Senate ‘ed reform’ bills defy voter wishes and expert testimony
MEA opposes current versions of SB 618-624
EAST LANSING, Mich., Sept. 28, 2011 — Outsourcing teachers. Creating unlimited charter and cyber schools. Mandating that schools participate in schools of choice. Providing back-door vouchers to private- and home-schooled students.
All these are reasons why the Michigan Education Association opposes Senate Bills 618-624, the package of so-called “education reform” bills currently under consideration in the Senate Education Committee.
But MEA isn’t alone in that opinion – both public opinion research and expert testimony support the same conclusion. MEA President Steven Cook questions why some lawmakers are continuing to push these ideas regardless of the mounting opposition.
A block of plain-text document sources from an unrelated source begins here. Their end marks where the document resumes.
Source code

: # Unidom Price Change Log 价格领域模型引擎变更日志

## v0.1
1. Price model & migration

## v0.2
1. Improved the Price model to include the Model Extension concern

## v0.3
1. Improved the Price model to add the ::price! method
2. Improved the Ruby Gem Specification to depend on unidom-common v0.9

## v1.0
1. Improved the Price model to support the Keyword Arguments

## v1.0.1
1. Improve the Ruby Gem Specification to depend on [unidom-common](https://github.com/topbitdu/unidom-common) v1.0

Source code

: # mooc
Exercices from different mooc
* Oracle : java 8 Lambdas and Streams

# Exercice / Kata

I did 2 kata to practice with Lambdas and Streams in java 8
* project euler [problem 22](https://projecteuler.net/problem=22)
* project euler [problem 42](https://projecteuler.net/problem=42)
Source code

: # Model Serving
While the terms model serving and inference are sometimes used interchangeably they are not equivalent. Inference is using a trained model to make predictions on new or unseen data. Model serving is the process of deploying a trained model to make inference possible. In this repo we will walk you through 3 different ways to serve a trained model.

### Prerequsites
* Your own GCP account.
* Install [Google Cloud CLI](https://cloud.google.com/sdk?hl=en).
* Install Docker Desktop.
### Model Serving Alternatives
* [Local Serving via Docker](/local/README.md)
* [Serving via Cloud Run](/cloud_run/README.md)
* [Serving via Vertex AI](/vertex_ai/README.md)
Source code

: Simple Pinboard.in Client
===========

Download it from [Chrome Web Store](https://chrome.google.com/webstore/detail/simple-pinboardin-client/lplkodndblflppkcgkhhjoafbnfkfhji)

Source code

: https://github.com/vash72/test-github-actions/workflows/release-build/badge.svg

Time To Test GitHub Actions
“Voters and experts are telling the Republican-led Legislature to stop this so-called ‘education reform’ because of its devastating impact on our neighborhood schools,” Cook said. “On top of the $1 billion cut from public education earlier this year to pay for a $1.8 billion business tax break, lawmakers are now looking at more ways to siphon funding away from schools that are such a critical part of our communities.
“When are legislators going to start listening and stop granting the wishes of corporate CEOs intent on making profits at the expense of students, taxpayers and schools? These ideas won’t help students. It’s just padding the bottom line of for-profit companies.”
In their current form, SBs 618-624 eliminate the cap on both charter and cyber schools, allow neighborhood schools to be converted to charter schools, remove the ban on privatization of instructional positions, and expand dual enrollment and virtual education programs to cover private- and home-schooled students at taxpayer expense.
“These bills are a direct attack on the very concept of neighborhood schools,” Cook said. “Instead of using taxpayer dollars to improve public schools through research tested methods, some lawmakers want to take those funds and pay private companies to educate our children. Those companies are out to make a profit and aren’t held to the same accountability and transparency standards that our neighborhood schools are.”
A recent poll by EPIC-MRA bears out Cook’s remarks. The survey of 800 Michigan voters found that 68 percent oppose outsourcing teachers to private companies. And while 59 percent supported charter schools overall, 52 percent thought removing the cap on charter schools would have a negative effect on the quality of education.
Expert testimony before the Senate Education Committee led to the same conclusion. Gary Miron, a Western Michigan University education professor and national expert on charter schools, told the panel that charter schools are moving away from their original goals of innovation and local control, and are turning into nothing more than “corporate or franchise schools.”